A la sombra del hambre
Cuando termina este libro, hacia 1945, Antonio Gamoneda no sabe todavía que no está solo, como cree y como nada le permite poner en duda. Pero en otros barrios de León, en otros rincones y en otras casas, a veces tan pobres como la suya propia, otros vencidos algo mayores que él están tratando también de rehacerse, y algunos escriben sus poemas, como Eugenio de Nora o Victoriano Crémer, en condiciones muy precarias de vida. El relato de infancia de Gamoneda es a ratos estremecedor precisamente porque está despojado de ideaciones liricoides o de pasmos espirituales, de poeta. Al contrario, la crudeza de la memoria fragmentaria, a menudo, indócil con el marco cronológico impuesto, deja unas cuantas páginas narrativas y testimoniales que devuelven de golpe a la atrocidad que fue la posguerra vivida desde la derrota. No sólo por el hambre, sino también por el hambre. La posibilidad de estudiar o de obtener un empleo (como le pasó a él) pasa por callar y transigir en el trato con uno de los personajes que podrá ayudar al niño. Pero el precio es la humillación de oír a la mujer de ese sujeto reclamar el exterminio de los presos del penal de San Marcos, en lugar de sus traslados aquí o allá: da igual, porque los fusilaban y torturaban igual, pero lo que importa es saber que aquella bruja sentada en el salón de su casa pedía más muertos. Lógicamente, cuando a Gamoneda le hagan pasar por comisaría por un pequeño incidente, la madre le pondrá aterrada dos toallas en las manos para que pueda limpiarse la sangre que llegará.
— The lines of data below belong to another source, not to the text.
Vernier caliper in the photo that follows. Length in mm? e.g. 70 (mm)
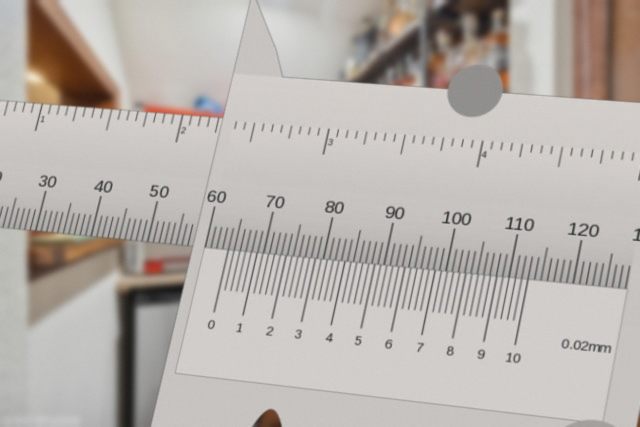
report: 64.0 (mm)
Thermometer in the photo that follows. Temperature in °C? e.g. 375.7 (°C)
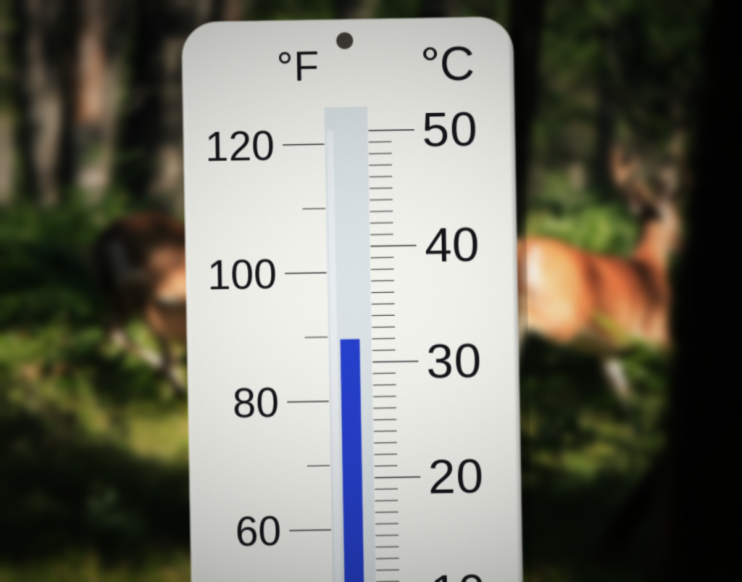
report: 32 (°C)
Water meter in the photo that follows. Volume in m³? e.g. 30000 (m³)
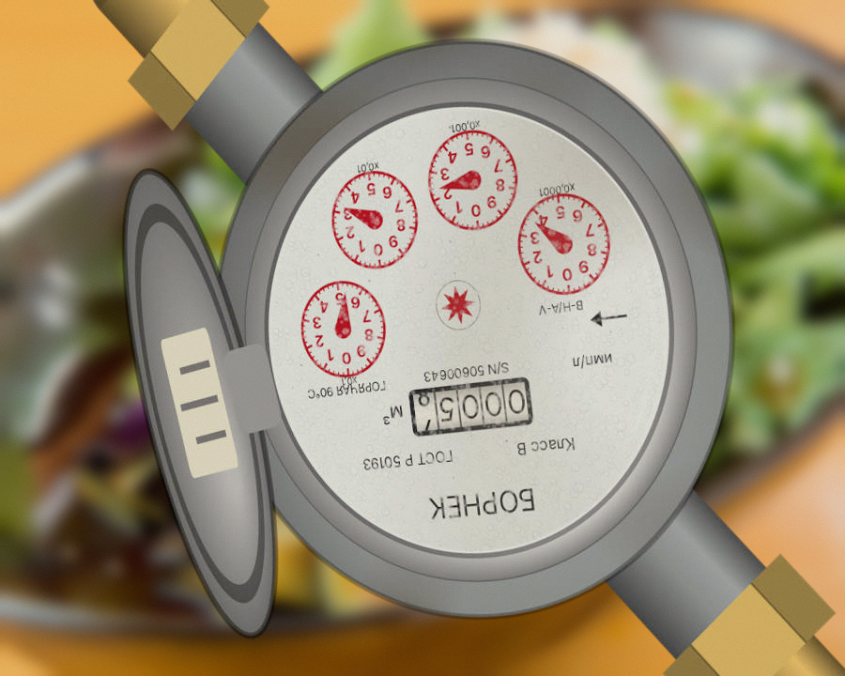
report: 57.5323 (m³)
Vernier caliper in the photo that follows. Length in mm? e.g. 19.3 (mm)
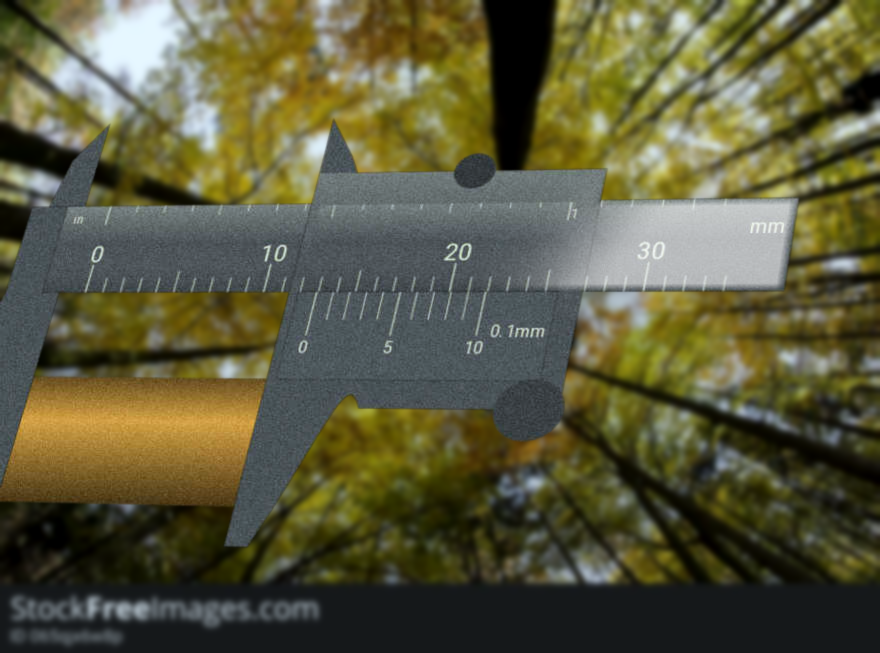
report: 12.9 (mm)
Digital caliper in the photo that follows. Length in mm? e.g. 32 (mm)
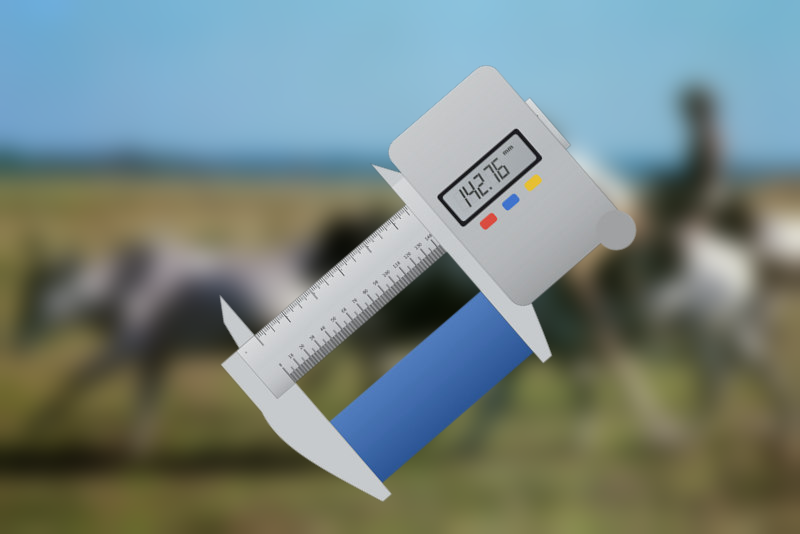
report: 142.76 (mm)
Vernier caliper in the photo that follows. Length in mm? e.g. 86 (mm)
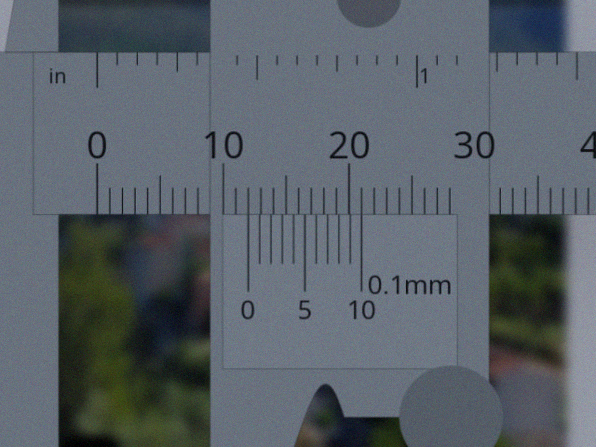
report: 12.0 (mm)
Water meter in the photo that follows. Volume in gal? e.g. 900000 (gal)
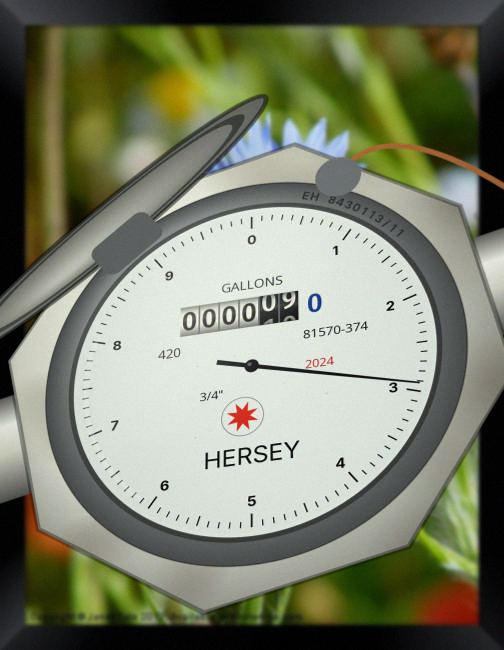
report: 92.9 (gal)
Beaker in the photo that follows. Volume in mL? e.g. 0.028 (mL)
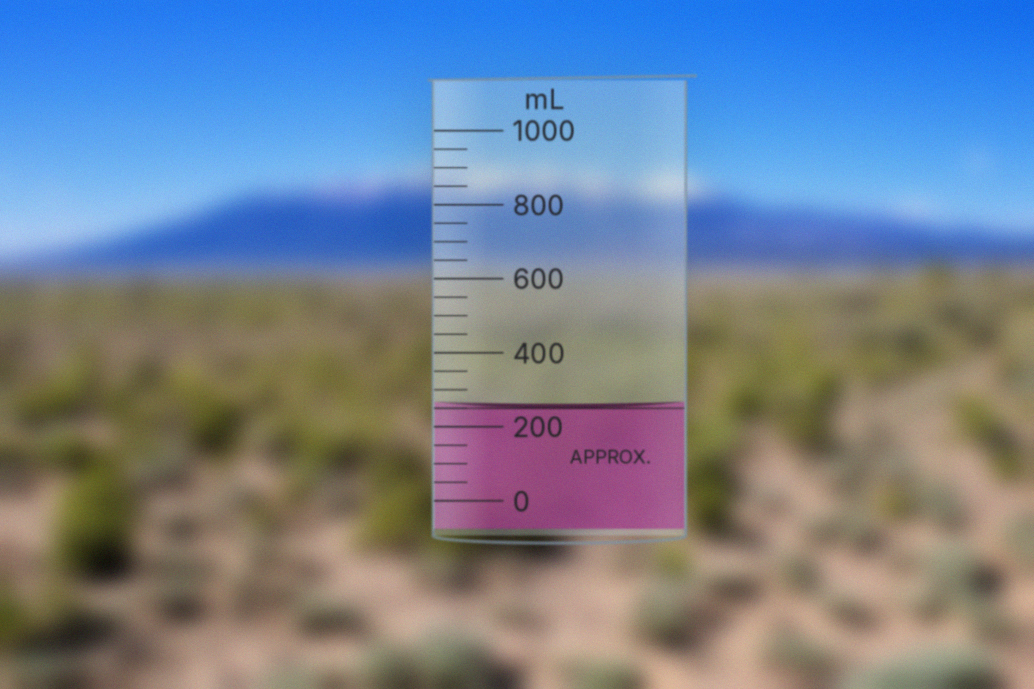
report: 250 (mL)
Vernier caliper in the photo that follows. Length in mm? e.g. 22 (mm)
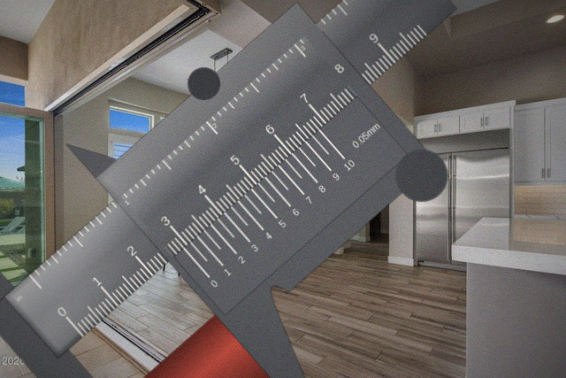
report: 29.0 (mm)
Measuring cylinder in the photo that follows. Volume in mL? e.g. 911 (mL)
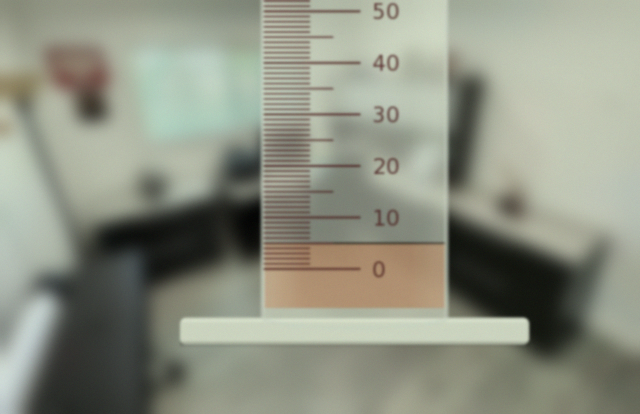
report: 5 (mL)
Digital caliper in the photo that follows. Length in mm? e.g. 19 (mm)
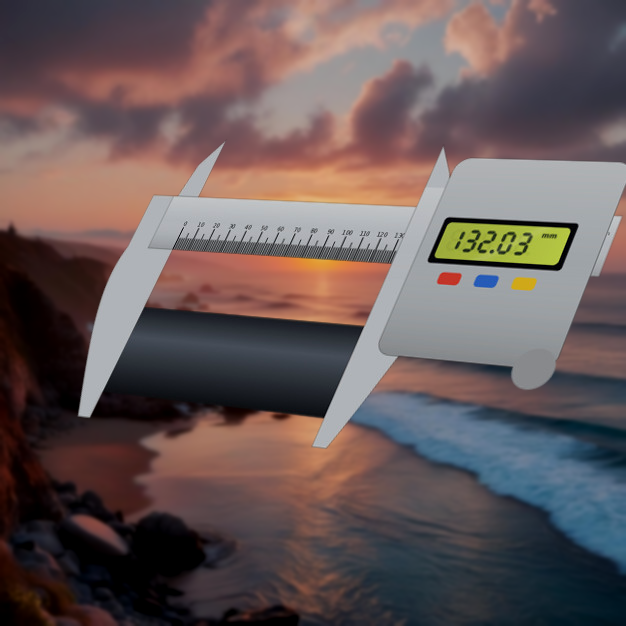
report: 132.03 (mm)
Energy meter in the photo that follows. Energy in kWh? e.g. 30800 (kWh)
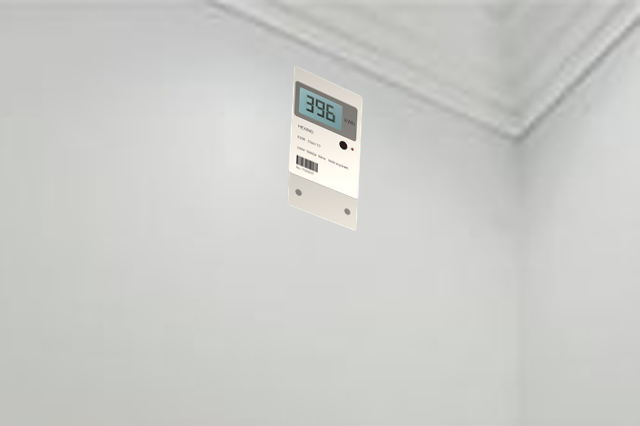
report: 396 (kWh)
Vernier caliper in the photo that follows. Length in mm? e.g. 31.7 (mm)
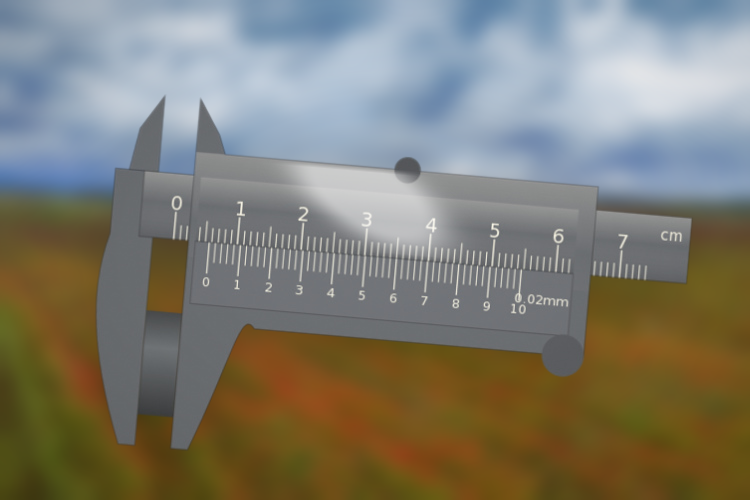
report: 5.6 (mm)
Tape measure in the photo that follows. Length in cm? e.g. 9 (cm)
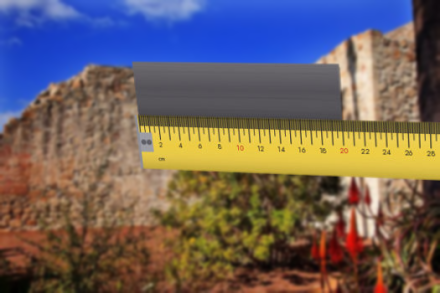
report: 20 (cm)
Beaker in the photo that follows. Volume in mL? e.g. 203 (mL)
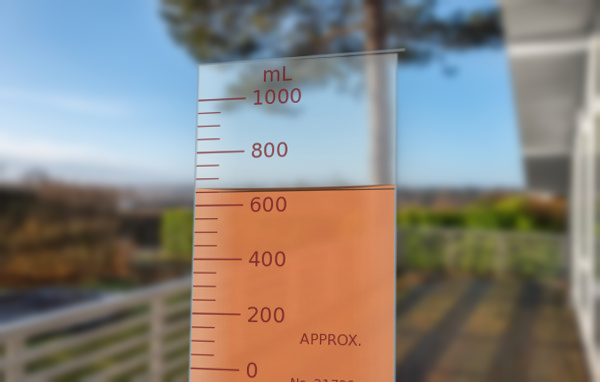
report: 650 (mL)
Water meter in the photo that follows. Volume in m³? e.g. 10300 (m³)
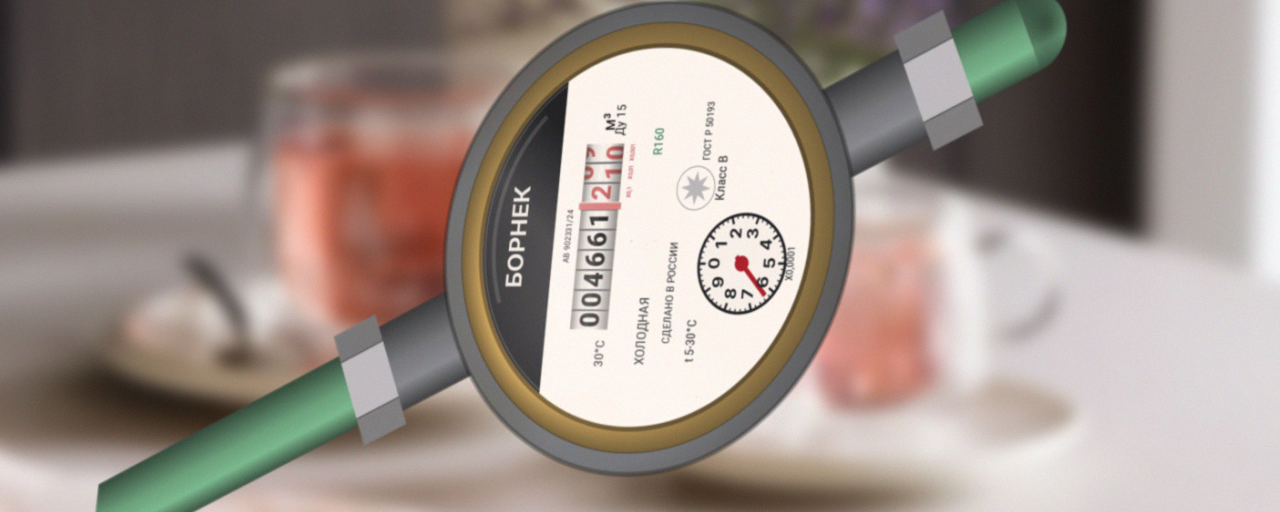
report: 4661.2096 (m³)
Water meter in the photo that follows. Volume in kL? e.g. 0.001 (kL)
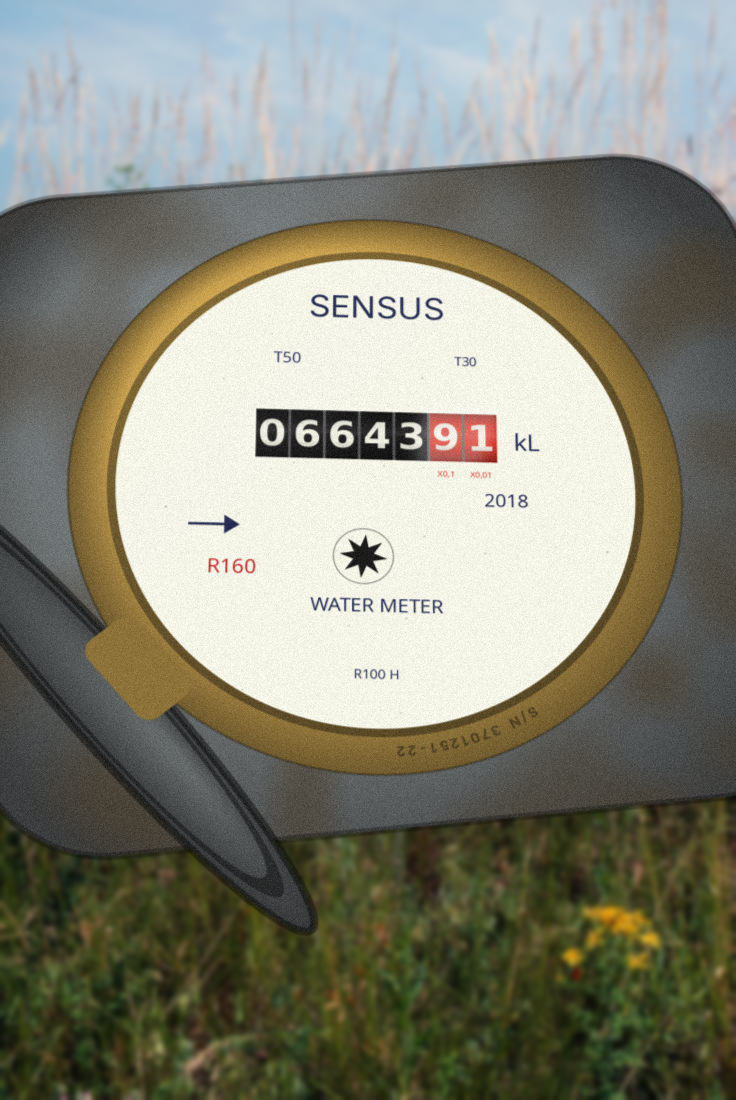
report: 6643.91 (kL)
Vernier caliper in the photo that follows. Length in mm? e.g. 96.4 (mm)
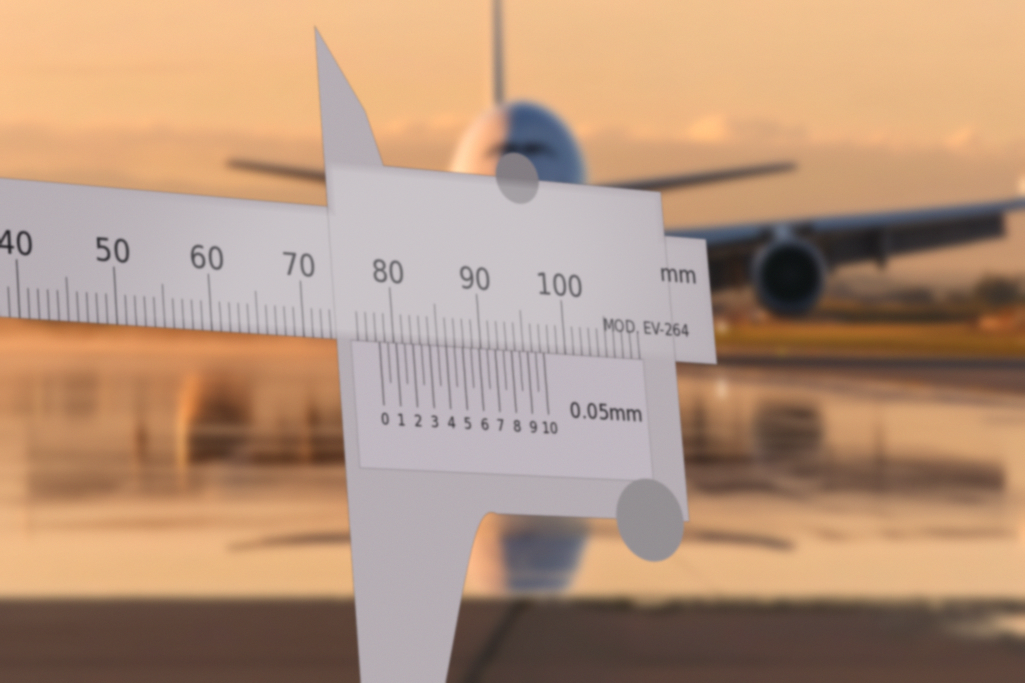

Un armario lleno de sombra
Antonio Gamoneda
Galaxia Gutenberg / Círculo de Lectores
Barcelona, 2009. 238 páginas. 18 euros
El retrato de los abusos éticos y físicos, sexuales y sádicos, de los padres agustinos en el colegio es frío y sin rencor: eran tan habituales y tan previsibles que forman parte de la historia de la vida cotidiana de la infancia en España, aunque el peso de la Iglesia católica siga haciendo de esos delitos presuntas rarezas o desviaciones puntuales de este o aquel cafre. Tampoco se perdona a sí mismo Gamoneda. Su rebeldía de muchacho criado con una madre viuda se desgrana en unos pocos episodios (y alguno muy feroz) sin autocompasión y sin callar tampoco los enredos y rencores destructivos que cuecen esa y casi todas las familias. La voluntad de restituir el pasado vivido es leal en su confesada naturaleza selectiva, difusa o imprecisa a menudo, pero nunca destila deshonestidad o falta de coraje para contarse.
También está en el libro la semilla del poeta, pero de nuevo sin alboradas epifánicas que endulcen la vocación de un muchacho despierto, lector de novelas de alquiler, sin libros en casa fuera del poemario publicado por su padre (fallecido tres años después de nacer el chaval en 1931). La forja de una posición ideológica marxista no lleva énfasis ni se hace retórica con ella: el relato presta datos materiales y de experiencia para comprender a un poeta que ha hablado de la cultura del hambre como matriz de un sentido de la existencia, y al mismo tiempo el lector sabe que ese tramo de vida pesó en el resto de sus años: su padre había sido periodista y parte de la revolución de octubre de 1934 en Asturias, él fue niño de la guerra en el sentido más exacto y adolescente en una posguerra que sufrió junto a la violencia de la misericordia católica, la que llevaba al hoyo a innumerables fusilados.